Exercise details: Recast the text of each item below as a JSON list of strings, with one string per line and any blank lines left out.

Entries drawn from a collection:
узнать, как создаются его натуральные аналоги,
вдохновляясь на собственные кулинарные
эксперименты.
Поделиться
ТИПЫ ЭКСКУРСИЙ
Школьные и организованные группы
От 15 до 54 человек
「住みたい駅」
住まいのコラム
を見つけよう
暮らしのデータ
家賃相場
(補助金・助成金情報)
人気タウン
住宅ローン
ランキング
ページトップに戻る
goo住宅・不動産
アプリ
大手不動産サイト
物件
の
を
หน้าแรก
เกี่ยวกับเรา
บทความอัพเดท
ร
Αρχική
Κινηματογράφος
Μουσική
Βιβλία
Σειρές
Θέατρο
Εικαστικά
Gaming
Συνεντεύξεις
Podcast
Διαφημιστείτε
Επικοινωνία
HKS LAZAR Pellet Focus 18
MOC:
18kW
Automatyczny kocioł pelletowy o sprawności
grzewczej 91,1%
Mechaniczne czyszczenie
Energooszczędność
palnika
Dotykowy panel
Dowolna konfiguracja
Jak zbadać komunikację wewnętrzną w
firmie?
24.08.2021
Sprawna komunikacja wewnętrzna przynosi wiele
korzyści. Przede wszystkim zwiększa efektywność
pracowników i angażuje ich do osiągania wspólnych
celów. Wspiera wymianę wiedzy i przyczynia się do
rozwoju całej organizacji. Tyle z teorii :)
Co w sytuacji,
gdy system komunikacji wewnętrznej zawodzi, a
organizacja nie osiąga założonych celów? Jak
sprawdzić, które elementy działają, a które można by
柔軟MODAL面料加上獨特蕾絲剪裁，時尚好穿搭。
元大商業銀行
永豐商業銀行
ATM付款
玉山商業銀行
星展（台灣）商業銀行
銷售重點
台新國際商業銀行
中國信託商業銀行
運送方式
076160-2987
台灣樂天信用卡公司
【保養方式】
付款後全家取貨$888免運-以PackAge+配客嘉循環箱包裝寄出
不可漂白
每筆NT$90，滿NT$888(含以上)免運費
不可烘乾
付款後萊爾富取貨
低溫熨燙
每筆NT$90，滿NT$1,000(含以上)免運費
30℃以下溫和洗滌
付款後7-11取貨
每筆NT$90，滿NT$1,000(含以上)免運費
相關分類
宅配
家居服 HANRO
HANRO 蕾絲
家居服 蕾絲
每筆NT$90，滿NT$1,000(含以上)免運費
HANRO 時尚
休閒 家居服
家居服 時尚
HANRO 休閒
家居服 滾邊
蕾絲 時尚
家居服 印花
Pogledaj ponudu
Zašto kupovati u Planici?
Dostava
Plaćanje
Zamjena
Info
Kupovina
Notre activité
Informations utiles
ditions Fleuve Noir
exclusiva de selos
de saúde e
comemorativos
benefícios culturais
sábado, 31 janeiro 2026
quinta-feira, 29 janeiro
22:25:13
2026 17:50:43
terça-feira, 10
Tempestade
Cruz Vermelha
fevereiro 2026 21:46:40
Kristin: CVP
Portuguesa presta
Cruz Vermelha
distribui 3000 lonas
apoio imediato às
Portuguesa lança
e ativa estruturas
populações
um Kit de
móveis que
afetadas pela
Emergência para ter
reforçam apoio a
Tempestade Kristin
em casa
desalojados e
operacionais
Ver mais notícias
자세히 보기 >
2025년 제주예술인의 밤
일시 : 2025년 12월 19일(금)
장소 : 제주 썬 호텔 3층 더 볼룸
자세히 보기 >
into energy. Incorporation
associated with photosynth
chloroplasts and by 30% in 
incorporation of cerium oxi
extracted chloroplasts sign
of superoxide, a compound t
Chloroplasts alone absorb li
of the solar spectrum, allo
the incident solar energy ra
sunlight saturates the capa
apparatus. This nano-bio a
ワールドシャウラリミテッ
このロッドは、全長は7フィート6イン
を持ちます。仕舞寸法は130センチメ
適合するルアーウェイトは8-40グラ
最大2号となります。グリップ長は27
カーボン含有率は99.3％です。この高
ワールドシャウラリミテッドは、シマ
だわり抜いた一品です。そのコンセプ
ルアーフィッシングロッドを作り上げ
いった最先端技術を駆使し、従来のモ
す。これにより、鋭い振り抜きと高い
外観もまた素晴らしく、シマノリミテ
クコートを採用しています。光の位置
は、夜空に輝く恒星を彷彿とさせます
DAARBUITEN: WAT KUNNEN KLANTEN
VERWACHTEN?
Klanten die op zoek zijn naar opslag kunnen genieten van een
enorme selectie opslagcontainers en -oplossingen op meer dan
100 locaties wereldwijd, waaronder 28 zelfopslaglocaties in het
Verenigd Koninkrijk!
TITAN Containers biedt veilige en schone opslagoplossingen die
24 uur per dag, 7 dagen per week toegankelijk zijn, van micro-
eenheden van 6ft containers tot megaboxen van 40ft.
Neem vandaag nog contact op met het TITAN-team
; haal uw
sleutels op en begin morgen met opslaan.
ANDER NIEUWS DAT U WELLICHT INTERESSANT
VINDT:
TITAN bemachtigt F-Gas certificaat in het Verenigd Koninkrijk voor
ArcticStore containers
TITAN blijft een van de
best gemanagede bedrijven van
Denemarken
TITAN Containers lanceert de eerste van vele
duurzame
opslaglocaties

Written answer:
[
  "узнать, как создаются его натуральные аналоги,",
  "вдохновляясь на собственные кулинарные",
  "эксперименты.",
  "Поделиться",
  "ТИПЫ ЭКСКУРСИЙ",
  "Школьные и организованные группы",
  "От 15 до 54 человек",
  "「住みたい駅」",
  "住まいのコラム",
  "を見つけよう",
  "暮らしのデータ",
  "家賃相場",
  "(補助金・助成金情報)",
  "人気タウン",
  "住宅ローン",
  "ランキング",
  "ページトップに戻る",
  "goo住宅・不動産",
  "アプリ",
  "大手不動産サイト",
  "物件",
  "の",
  "を",
  "หน้าแรก",
  "เกี่ยวกับเรา",
  "บทความอัพเดท",
  "ร",
  "Αρχική",
  "Κινηματογράφος",
  "Μουσική",
  "Βιβλία",
  "Σειρές",
  "Θέατρο",
  "Εικαστικά",
  "Gaming",
  "Συνεντεύξεις",
  "Podcast",
  "Διαφημιστείτε",
  "Επικοινωνία",
  "HKS LAZAR Pellet Focus 18",
  "MOC:",
  "18kW",
  "Automatyczny kocioł pelletowy o sprawności",
  "grzewczej 91,1%",
  "Mechaniczne czyszczenie",
  "Energooszczędność",
  "palnika",
  "Dotykowy panel",
  "Dowolna konfiguracja",
  "Jak zbadać komunikację wewnętrzną w",
  "firmie?",
  "24.08.2021",
  "Sprawna komunikacja wewnętrzna przynosi wiele",
  "korzyści. Przede wszystkim zwiększa efektywność",
  "pracowników i angażuje ich do osiągania wspólnych",
  "celów. Wspiera wymianę wiedzy i przyczynia się do",
  "rozwoju całej organizacji. Tyle z teorii :)",
  "Co w sytuacji,",
  "gdy system komunikacji wewnętrznej zawodzi, a",
  "organizacja nie osiąga założonych celów? Jak",
  "sprawdzić, które elementy działają, a które można by",
  "柔軟MODAL面料加上獨特蕾絲剪裁，時尚好穿搭。",
  "元大商業銀行",
  "永豐商業銀行",
  "ATM付款",
  "玉山商業銀行",
  "星展（台灣）商業銀行",
  "銷售重點",
  "台新國際商業銀行",
  "中國信託商業銀行",
  "運送方式",
  "076160-2987",
  "台灣樂天信用卡公司",
  "【保養方式】",
  "付款後全家取貨$888免運-以PackAge+配客嘉循環箱包裝寄出",
  "不可漂白",
  "每筆NT$90，滿NT$888(含以上)免運費",
  "不可烘乾",
  "付款後萊爾富取貨",
  "低溫熨燙",
  "每筆NT$90，滿NT$1,000(含以上)免運費",
  "30℃以下溫和洗滌",
  "付款後7-11取貨",
  "每筆NT$90，滿NT$1,000(含以上)免運費",
  "相關分類",
  "宅配",
  "家居服 HANRO",
  "HANRO 蕾絲",
  "家居服 蕾絲",
  "每筆NT$90，滿NT$1,000(含以上)免運費",
  "HANRO 時尚",
  "休閒 家居服",
  "家居服 時尚",
  "HANRO 休閒",
  "家居服 滾邊",
  "蕾絲 時尚",
  "家居服 印花",
  "Pogledaj ponudu",
  "Zašto kupovati u Planici?",
  "Dostava",
  "Plaćanje",
  "Zamjena",
  "Info",
  "Kupovina",
  "Notre activité",
  "Informations utiles",
  "ditions Fleuve Noir",
  "exclusiva de selos",
  "de saúde e",
  "comemorativos",
  "benefícios culturais",
  "sábado, 31 janeiro 2026",
  "quinta-feira, 29 janeiro",
  "22:25:13",
  "2026 17:50:43",
  "terça-feira, 10",
  "Tempestade",
  "Cruz Vermelha",
  "fevereiro 2026 21:46:40",
  "Kristin: CVP",
  "Portuguesa presta",
  "Cruz Vermelha",
  "distribui 3000 lonas",
  "apoio imediato às",
  "Portuguesa lança",
  "e ativa estruturas",
  "populações",
  "um Kit de",
  "móveis que",
  "afetadas pela",
  "Emergência para ter",
  "reforçam apoio a",
  "Tempestade Kristin",
  "em casa",
  "desalojados e",
  "operacionais",
  "Ver mais notícias",
  "자세히 보기 >",
  "2025년 제주예술인의 밤",
  "일시 : 2025년 12월 19일(금)",
  "장소 : 제주 썬 호텔 3층 더 볼룸",
  "자세히 보기 >",
  "into energy. Incorporation",
  "associated with photosynth",
  "chloroplasts and by 30% in ",
  "incorporation of cerium oxi",
  "extracted chloroplasts sign",
  "of superoxide, a compound t",
  "Chloroplasts alone absorb li",
  "of the solar spectrum, allo",
  "the incident solar energy ra",
  "sunlight saturates the capa",
  "apparatus. This nano-bio a",
  "ワールドシャウラリミテッ",
  "このロッドは、全長は7フィート6イン",
  "を持ちます。仕舞寸法は130センチメ",
  "適合するルアーウェイトは8-40グラ",
  "最大2号となります。グリップ長は27",
  "カーボン含有率は99.3％です。この高",
  "ワールドシャウラリミテッドは、シマ",
  "だわり抜いた一品です。そのコンセプ",
  "ルアーフィッシングロッドを作り上げ",
  "いった最先端技術を駆使し、従来のモ",
  "す。これにより、鋭い振り抜きと高い",
  "外観もまた素晴らしく、シマノリミテ",
  "クコートを採用しています。光の位置",
  "は、夜空に輝く恒星を彷彿とさせます",
  "DAARBUITEN: WAT KUNNEN KLANTEN",
  "VERWACHTEN?",
  "Klanten die op zoek zijn naar opslag kunnen genieten van een",
  "enorme selectie opslagcontainers en -oplossingen op meer dan",
  "100 locaties wereldwijd, waaronder 28 zelfopslaglocaties in het",
  "Verenigd Koninkrijk!",
  "TITAN Containers biedt veilige en schone opslagoplossingen die",
  "24 uur per dag, 7 dagen per week toegankelijk zijn, van micro-",
  "eenheden van 6ft containers tot megaboxen van 40ft.",
  "Neem vandaag nog contact op met het TITAN-team",
  "; haal uw",
  "sleutels op en begin morgen met opslaan.",
  "ANDER NIEUWS DAT U WELLICHT INTERESSANT",
  "VINDT:",
  "TITAN bemachtigt F-Gas certificaat in het Verenigd Koninkrijk voor",
  "ArcticStore containers",
  "TITAN blijft een van de",
  "best gemanagede bedrijven van",
  "Denemarken",
  "TITAN Containers lanceert de eerste van vele",
  "duurzame",
  "opslaglocaties"
]